The intention with LEADS was to create a technology that could provide democratized access to public data sets such as from the open web, social media, and data exposed from various open data movements, index that data, and open it to query. This would in turn enable a third party to create a Data-as-a-Service offering.

It is important to note that while this is an EU initiative involving various academic institutions, the proposal was not necessarily to provide a ‘public good’ but to provide a technology that a commercial entity could use to provide a paid-for service targeted at either smaller companies where it would be less feasible economically or technically to accomplish the same thing, or for larger companies that do not wish to perform the operations in-house. The ability to reindex large amounts of data can be expensive for many companies, including those that are not driven by that core requirement. Large organizations such as Google and Apple may be able to afford to do it, but the costs are likely prohibitive for average sized corporations.

Important to the success of LEADS would be its ability to work across a widely distributed geographic area. Therefore one objective and vision was to spread the LEADS infrastructure across several ‘micro’ datacenters. Not only could this architecture make big data more affordable since it would be a shared resource, but it could also reduce latency as users would have a greater chance of being closer to a datacenter, as well as improve resiliency due to the shared nature of the data.

To index the web in this way, micro datacenters in France would, for example, index sites hosted in France to help lower the cost of peering and improve access to the bandwidth; datacenters in Germany would do German sites and so on. Ultimately, aggregated together, this could become a global index.

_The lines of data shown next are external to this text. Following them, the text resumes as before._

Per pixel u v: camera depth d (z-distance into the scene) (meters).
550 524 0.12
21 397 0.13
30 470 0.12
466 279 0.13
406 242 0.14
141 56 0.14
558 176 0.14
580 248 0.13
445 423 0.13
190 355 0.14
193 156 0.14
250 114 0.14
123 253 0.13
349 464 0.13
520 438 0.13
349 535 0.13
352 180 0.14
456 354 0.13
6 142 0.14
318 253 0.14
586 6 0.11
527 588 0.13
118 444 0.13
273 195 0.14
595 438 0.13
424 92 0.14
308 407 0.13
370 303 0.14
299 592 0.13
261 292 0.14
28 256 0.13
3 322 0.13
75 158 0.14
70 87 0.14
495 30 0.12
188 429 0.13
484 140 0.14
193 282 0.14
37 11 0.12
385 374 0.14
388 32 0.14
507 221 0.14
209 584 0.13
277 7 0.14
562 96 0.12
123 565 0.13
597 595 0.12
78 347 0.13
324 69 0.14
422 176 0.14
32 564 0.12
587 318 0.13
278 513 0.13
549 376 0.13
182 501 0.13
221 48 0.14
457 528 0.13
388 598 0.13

Another potential advantage of this architecture is the freedom of choice of supplier that it delivers. If you have technology that enables you to run the same software seamlessly across different datacenters in an efficient way, and if for some reason one of your Infrastructure-as-a-Service providers goes down or makes you unhappy, you may be able to switch suppliers more easily.

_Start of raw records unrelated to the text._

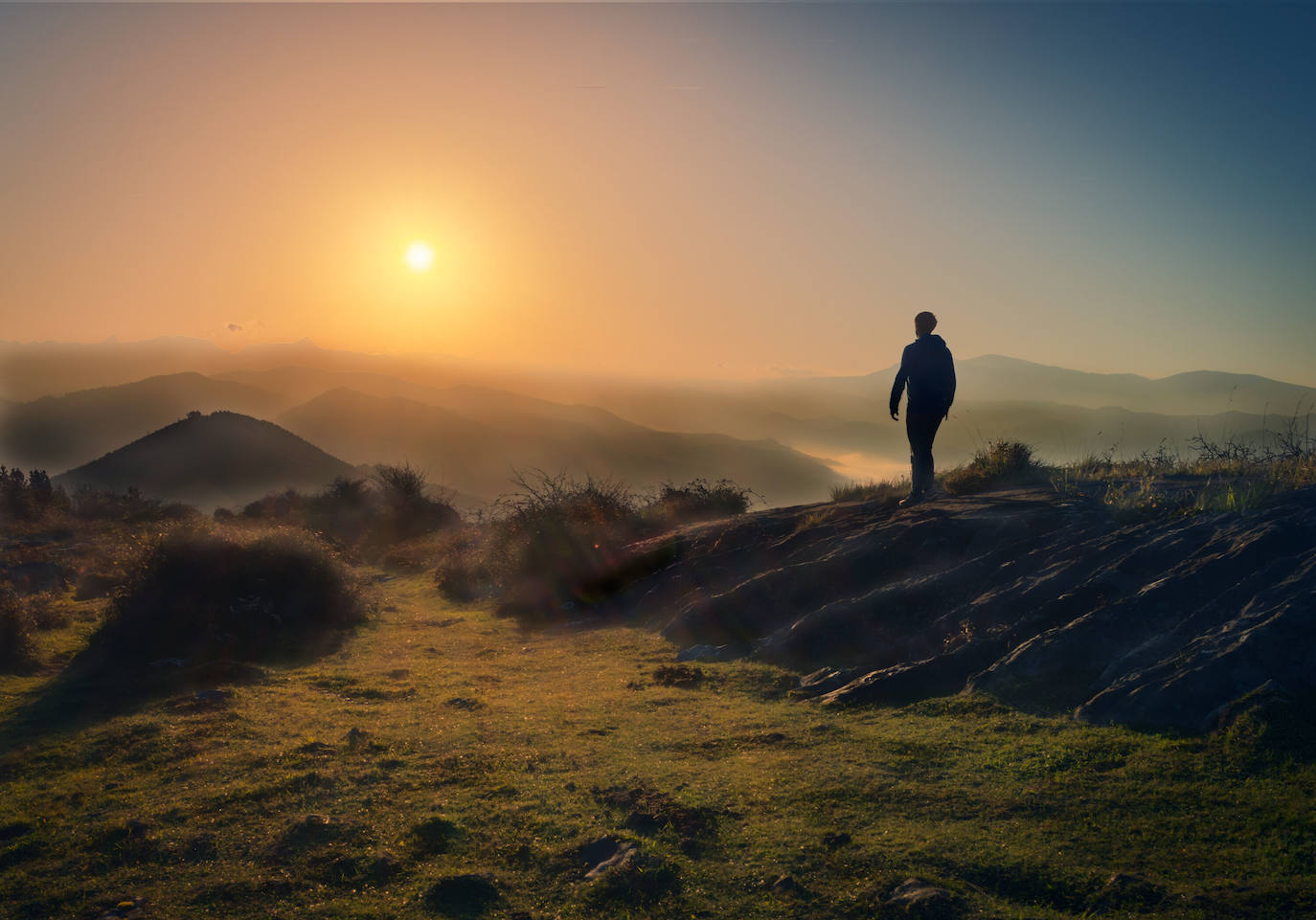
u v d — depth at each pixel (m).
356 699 7.96
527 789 5.18
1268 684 5.01
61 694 8.22
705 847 4.23
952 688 6.45
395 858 4.29
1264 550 6.48
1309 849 3.66
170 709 7.55
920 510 10.88
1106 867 3.72
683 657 9.04
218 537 12.00
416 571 21.23
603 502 17.94
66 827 4.92
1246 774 4.39
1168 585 6.43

One of our goals now is to demonstrate that if one datacenter goes down, the system can still work. Already, we have demonstrated that even as a distributed system, efficiency can be maintained.

To be able to provide a more robust, reliable infrastructure the LEADS project members needed to enable a ‘multi-site, locality-aware distributed storage architecture’. Put simply, that means the data is not stored on a single machine nor a single datacenter, it is distributed across multiple machines and multiple datacenters. This is where Infinispan and the LEADS provided improvements came into the project. Locality-aware means the framework lets users decide where they want to push data. It is this ability to push data where users want that powers the potential advantages of LEADS – lower costs, reduced latency and greater resilience.

There are existing tools that let users push data into two or three datacenters, but with LEADS we have a framework that can give users a more fine-tuned and granular choice as to how and where they can push data. This capability can be used to make placement decisions based on where the index data comes from and the kind of queries being executed.

We see a lot of interesting potential for this capability to push data out across multiple sites; consequently we have put this technology into the Infinispan community (Infinispan Ensemble) to assess the pick up and see whether there are technical limitations that we need to overcome.

Of course, indexing the data is not enough – you need to be able to query the data, and the LEADS platform enables a user to have the ability to do that in a distributed fashion: the system can maximize local query execution as much as possible to help eliminate most of the cross-datacenter communication. This can keep costs down, reduce latency and improve resiliency.

Infinispan users are able to perform distributed queries across datacenters. In practice that means there is a single data grid in each of the datacenters, and that a a framework on top talks to all of the individual data grids, and the aggregation is then carried out to make it look like it’s a single data grid. It helps keep the programming model simple while offering the multi-datacenter approach.

What might this all look like in a commercial setting? Why build solutions on top of indexed public data? Say you sell goods in a competitive market. You could build software on top of the query system that provides sentiment analysis to determine whether a given item or item category is liked more or less over time, and why. This can help detect whether a blogger or group of influencers is unhappy about a certain product, and help map trends over time. The goal is to have the ability to spot a trend and then predict what could be popular. By having the potential ability to predict what could be popular four to six months in the future, you may be able to gain a competitive advantage.